Before we even start talking about our wonderful meal, though, we must offer this disclaimer: Lighting was horrible. We improvised and did what we could, but the pictures aren’t as pretty as they could have been if the place was better lit. Dim lighting is “so 1920s” (according to Zach), and one votive wasn’t sufficient for mood lighting at the table, so forgive us for the funky shots.
We were immediately and graciously brought this variety. A “butcher block” and a “cheese board” were at the top of the day’s menu, but we got a combination of items from each. Brillat savarin (French triple crème cow’s milk cheese), head cheese, whiskey laced chicken liver pâté, honey chipotle almonds, sliced apple, and a pair of spreads were all delicious for smearing and placing on the rustic table bread.
We all loved the flavor of the tender pork belly. It was a bit rich for some (hey, it’s fried meat and fat) but that left more for August. With refreshing and tart green tomatoes, feta cheese, Sausalito Springs watercress, dry cured black olive aioli, and chili oil, this was a succulent salad-like treat.
Tiny, tender gnocchi were dressed with roasted wild mushrooms, ricotta salata cheese, sautéed wild ramps (a type of mild onion/garlic), rich and savory brown butter pan sauce, and truffle oil. The delicious mushroom morsels were varied and perfectly sautéed to provide a contrasting texture to the light and fluffy gnocchi. August and Zach already love mushrooms of all types, but our friend Jessica is a super-fan so this was particularly enticing to her.
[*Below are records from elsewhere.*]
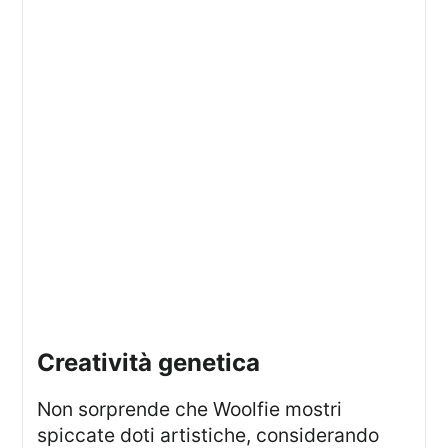
creatività genetica
Non sorprende che Woolfie mostri
spiccate doti artistiche, considerando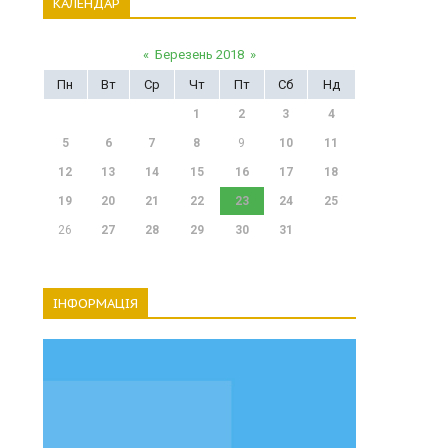
КАЛЕНДАР
«
Березень 2018
»
Пн
Вт
Ср
Чт
Пт
Сб
Нд
1
2
3
4
5
6
7
8
9
10
11
12
13
14
15
16
17
18
19
20
21
22
23
24
25
26
27
28
29
30
31
ІНФОРМАЦІЯ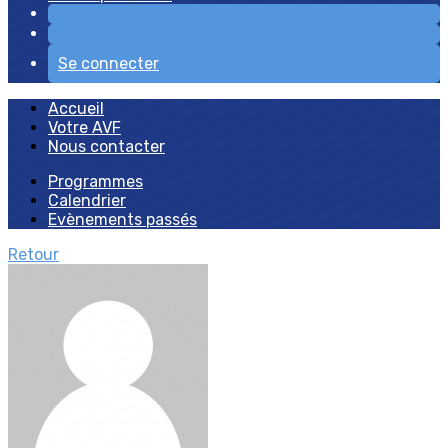
Se connecter
Accueil
Votre AVF
Nous contacter
Programmes
Calendrier
Evènements passés
Retour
Jessica ordered the halibut and gave us a taste. On a bed of Yukon Gold potato-fennel purée, roasted wild mushrooms, pea tendrils, and spring onions in a fennel broth, the fish was mild and delicately flaky with a crispy sear. The fennel flavor wasn’t overpowering (it can be too much for some). The mushrooms, pea tendrils, and spring onions melded well and added a lot of depth to the dish.
Our friend Tal picked out the pork chop with guanciale, Yukon Gold potatoes, spinach, fava beans, and green garlic-Marsala cream sauce. His creamy and rich sauce was the favorite at the table, as we all love Marsala. For being double cut, it was not overcooked at all – it was tender, moist, and juicy, so the thickness did not hinder the cooking process one bit.
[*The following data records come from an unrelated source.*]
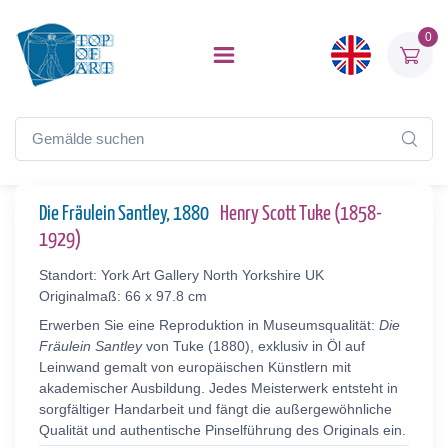
0
Die Fräulein Santley, 1880
Henry Scott Tuke (1858-
1929)
Standort: York Art Gallery North Yorkshire UK
Originalmaß: 66 x 97.8 cm
Erwerben Sie eine Reproduktion in Museumsqualität:
Die
Fräulein Santley
von Tuke (1880), exklusiv in Öl auf
Leinwand gemalt von europäischen Künstlern mit
akademischer Ausbildung. Jedes Meisterwerk entsteht in
sorgfältiger Handarbeit und fängt die außergewöhnliche
Qualität und authentische Pinselführung des Originals ein.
This fresh, hand-made pasta concealed the wonders within: tomato braised lamb shoulder with tarragon, chili flakes, and ricotta salata. The pasta had a pleasant give to the bite, and did not compete with the texture of the braised lamb. The spices, in particular tarragon, pulled August back to the memories of food during a weekend jaunt to Morocco while she was living in Spain. The tarragon wasn’t overwhelming, and don’t be scared of the spiciness, either; she was apprehensive about the chili flakes, but the heat of the plate was minimal.
Zach was in a burger mood, and he added lots of optional toppings. It’s already served “with all the fixings” like pickles, onions, lettuce, and tomato, but he requested emmenthaler, applewood smoked bacon, and avocado (August is so proud that he’s liking avocado more, because he used to not). The La Farine baguette was artful for the burger and had an excellent crunchy crust with soft insides like a good European-style baguette should, but honestly it was a little impractical if you wanted to eat this like a burger; you can’t bite through both pieces of bread without the insides squishing out. Zach had to resort to a knife and fork to deconstruct it, but it was delicious all the same.
Like we said in the introduction, reservations are a must because the place is so popular, there is no room for walk-ins. Even still, be prepared to wait, because it’s worth it. Parking can be tricky as well, but College Avenue is easy to walk with lots of shops to distract you along the way.